Monday, July 11, 2016

Birth of a conversationalist

I was talking on the phone with my three-year-old granddaughter, who wanted to know what happened while we were canoeing (flipped the boat) and whether we got wet (yes) and then "How many wet?"

Very many wet. Every wet that it was possible to get. We got all the wet.

What charmed me about this conversation was not just her creative use of grammar but the fact that it was a real conversation, with two people asking questions and listening to answers and following up. For a long time our phone conversations were fairly one-sided and monosyllabic, but suddenly she's become an adept little conversationalist. How did this happen?

Of course she gets lots of practice. She's at the stage when she likes to give voice to her toys, making stuffed animals or toy trucks or Lego bricks talk to each other at great length. It's delightful to watch a small person learn to use language to form connections with a community, a skill I suppose most human people possess.

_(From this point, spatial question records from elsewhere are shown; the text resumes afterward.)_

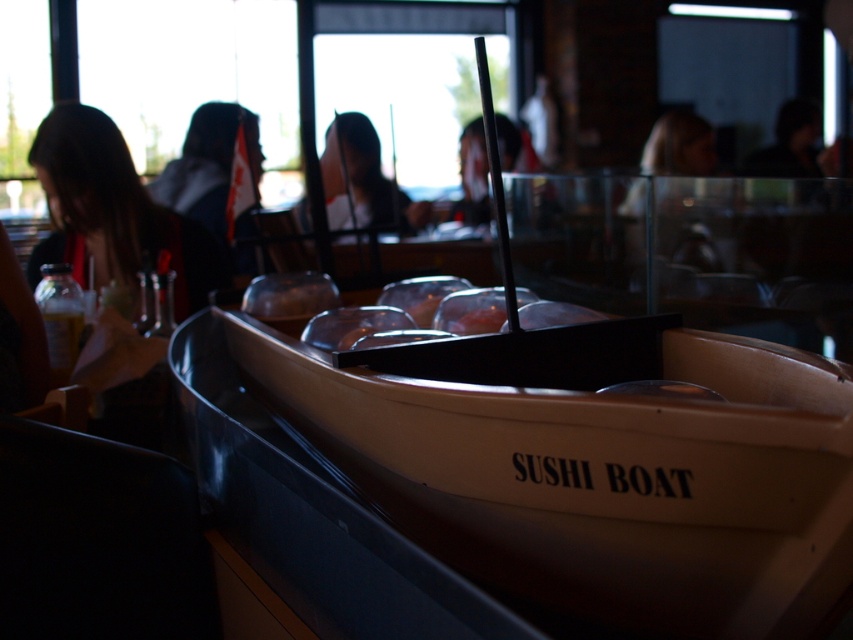
Question: Can you confirm if dark brown hair at left is positioned to the left of smooth black hair at center?

Choices:
 (A) no
 (B) yes

Answer: (B)

Question: Which of the following is the closest to the observer?

Choices:
 (A) dark brown hair at left
 (B) smooth white shirt at center
 (C) wooden sushi boat at center
 (D) smooth black hair at center

Answer: (C)

Question: Considering the relative positions of wooden sushi boat at center and smooth white shirt at center in the image provided, where is wooden sushi boat at center located with respect to smooth white shirt at center?

Choices:
 (A) left
 (B) right

Answer: (B)

Question: Among these objects, which one is nearest to the camera?

Choices:
 (A) smooth white shirt at center
 (B) smooth black hair at center
 (C) dark brown hair at left
 (D) wooden sushi boat at center

Answer: (D)

Question: Does dark brown hair at left have a lesser width compared to smooth white shirt at center?

Choices:
 (A) yes
 (B) no

Answer: (B)

Question: Which point is farther to the camera?

Choices:
 (A) smooth white shirt at center
 (B) wooden sushi boat at center

Answer: (A)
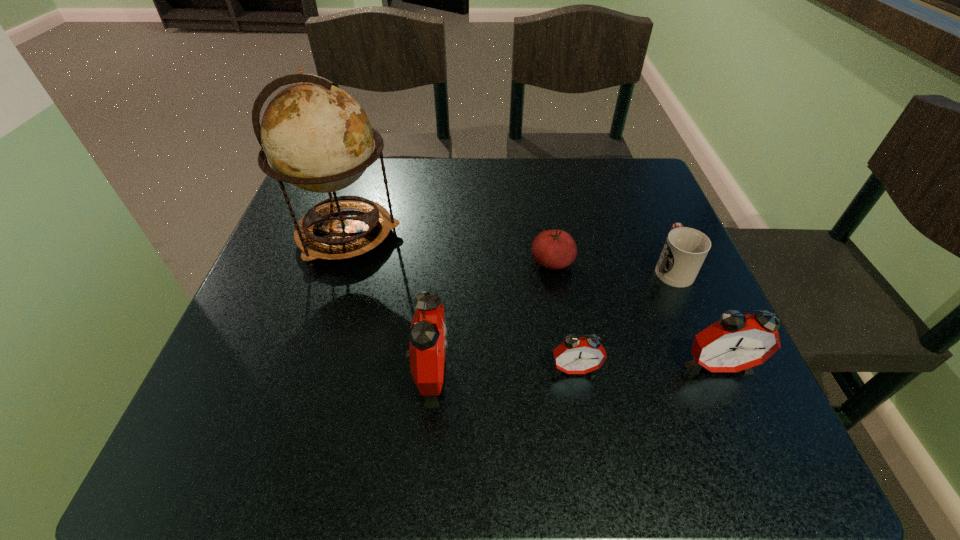
Locate an element on the screen. vacant place for an extra alarm clock on the left is located at coordinates (283, 377).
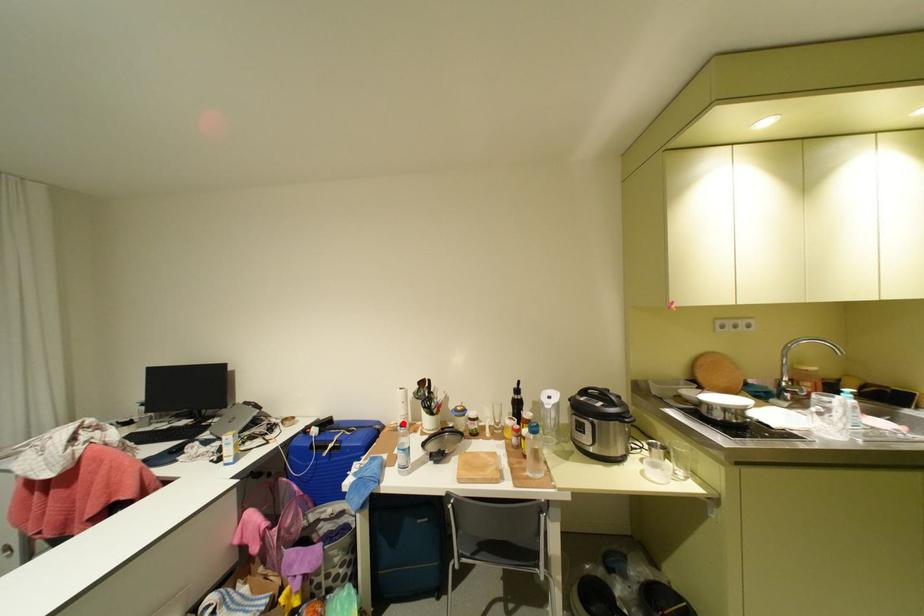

But then why do so many lose that skill as they age? I have students who don't know how to converse with me, which is perhaps understandable since I'm this big scary red-pen-wielding professor (even when my pens use green ink), but many of them don't seem to care about conversing with each other, except through their smart phones. I've been told that today's digital natives possess all kinds of finely honed communication skills, but if that's so, why is it so difficult sometimes to get them to respond to a simple Hello?

I realize that this complaint marks me as an old grump grumbling about kids these days!  But I'll tell you: one small child asking how many wet tells me more about the human family and our relationship with language than dozens of blank stares from texting students.